Well, there’s two options. One, you could provide additional T3; option two, you could provide co-factors that might help that conversion of T4 to T3 and potentially make that polymorphism work a little bit better.
Two, you’re probably in the “gray zone” with your T4 dosing.
So typically, when you provide T4 that’s sufficient and there’s no cell stress response in the tissues (cells are in homeostasis), the cells will bring the T4 into the cell and convert it to T3.
However, if you exceed the amount of T4 in the bloodstream (by taking too much T4 medication), then what happens is too much T4 in the bloodstream can deactivate the enzyme deiodinase 2. So you get reduced peripheral conversion of T4 to T3.
Now, why would the body do that? You start to see rising levels of T4 in the bloodstream, the hypothalamus gets saturated, and one of the things that can happen then is the body says, “Whoa, we’re starting to get too much T4 in the bloodstream. Let’s reduce the conversion of T4 to T3 to prevent a hyperthyroid state.” And so you get an upregulation of deiodinase 3, which is the deactivating hormone.

# # # #

Tasks for this exercise:
(1) List every part of the body that the thyroid excerpt mentions.
(2) Please reproduce the part of the thyroid excerpt that begins at the words "Well, there’s two" and stops after the words "of T4 to T3.".
(3) In the thyroid excerpt, which enzyme can be deactivated by too much T4 in the bloodstream?

Dataset entries:

# # # #

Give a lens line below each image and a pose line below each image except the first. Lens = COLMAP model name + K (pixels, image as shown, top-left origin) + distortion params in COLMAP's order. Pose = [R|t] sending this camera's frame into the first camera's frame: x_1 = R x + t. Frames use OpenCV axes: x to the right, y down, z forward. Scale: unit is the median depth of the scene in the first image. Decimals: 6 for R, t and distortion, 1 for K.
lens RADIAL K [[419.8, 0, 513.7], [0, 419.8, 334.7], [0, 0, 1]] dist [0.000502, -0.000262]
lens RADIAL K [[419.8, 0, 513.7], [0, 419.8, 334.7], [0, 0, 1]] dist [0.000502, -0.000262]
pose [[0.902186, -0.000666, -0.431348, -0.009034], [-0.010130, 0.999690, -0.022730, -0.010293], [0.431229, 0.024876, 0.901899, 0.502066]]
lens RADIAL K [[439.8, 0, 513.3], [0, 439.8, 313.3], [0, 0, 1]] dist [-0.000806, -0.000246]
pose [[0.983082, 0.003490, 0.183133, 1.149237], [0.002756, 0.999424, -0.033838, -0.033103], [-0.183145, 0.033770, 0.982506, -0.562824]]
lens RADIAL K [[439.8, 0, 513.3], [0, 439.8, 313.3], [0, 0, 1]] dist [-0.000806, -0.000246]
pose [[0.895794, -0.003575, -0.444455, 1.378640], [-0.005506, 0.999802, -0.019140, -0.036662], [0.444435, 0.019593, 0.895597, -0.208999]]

# # # #

Set of answers:
(1)
tissues
cells
bloodstream
hypothalamus

(2)
Well, there’s two options. One, you could provide additional T3; option two, you could provide co-factors that might help that conversion of T4 to T3 and potentially make that polymorphism work a little bit better.
Two, you’re probably in the “gray zone” with your T4 dosing.
So typically, when you provide T4 that’s sufficient and there’s no cell stress response in the tissues (cells are in homeostasis), the cells will bring the T4 into the cell and convert it to T3.
However, if you exceed the amount of T4 in the bloodstream (by taking too much T4 medication), then what happens is too much T4 in the bloodstream can deactivate the enzyme deiodinase 2. So you get reduced peripheral conversion of T4 to T3.

(3) Deiodinase 2.